> YOUR GOAL
Only certain lines below are wanted: those starting at the line containing "left shoulder: (787, 173, 20)" and ending at the line containing "left knee: (788, 285, 24)", both included, each retyped exactly.

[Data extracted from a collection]
━━━
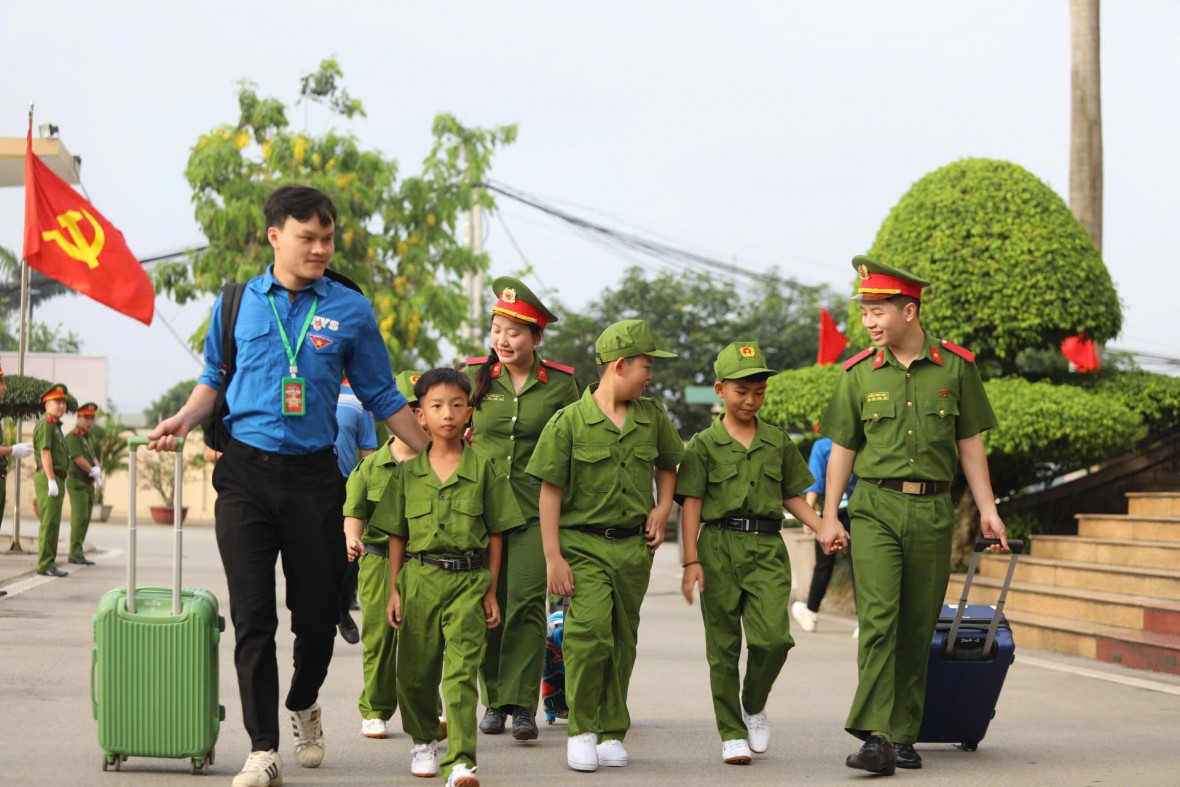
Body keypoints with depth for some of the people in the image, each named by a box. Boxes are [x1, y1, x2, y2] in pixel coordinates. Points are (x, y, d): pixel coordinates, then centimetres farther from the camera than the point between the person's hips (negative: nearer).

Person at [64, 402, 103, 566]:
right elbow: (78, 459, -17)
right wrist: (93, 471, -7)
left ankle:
━━━
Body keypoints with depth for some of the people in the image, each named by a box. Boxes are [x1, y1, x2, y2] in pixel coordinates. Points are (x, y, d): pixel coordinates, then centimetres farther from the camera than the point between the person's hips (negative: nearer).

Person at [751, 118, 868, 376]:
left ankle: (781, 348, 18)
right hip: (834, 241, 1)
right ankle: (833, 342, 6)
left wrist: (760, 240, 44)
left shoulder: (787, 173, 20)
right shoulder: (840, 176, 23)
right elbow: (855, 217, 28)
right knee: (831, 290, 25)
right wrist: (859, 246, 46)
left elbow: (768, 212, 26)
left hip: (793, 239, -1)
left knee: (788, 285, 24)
━━━
> ANSWER AREA
left shoulder: (787, 173, 20)
right shoulder: (840, 176, 23)
right elbow: (855, 217, 28)
right knee: (831, 290, 25)
right wrist: (859, 246, 46)
left elbow: (768, 212, 26)
left hip: (793, 239, -1)
left knee: (788, 285, 24)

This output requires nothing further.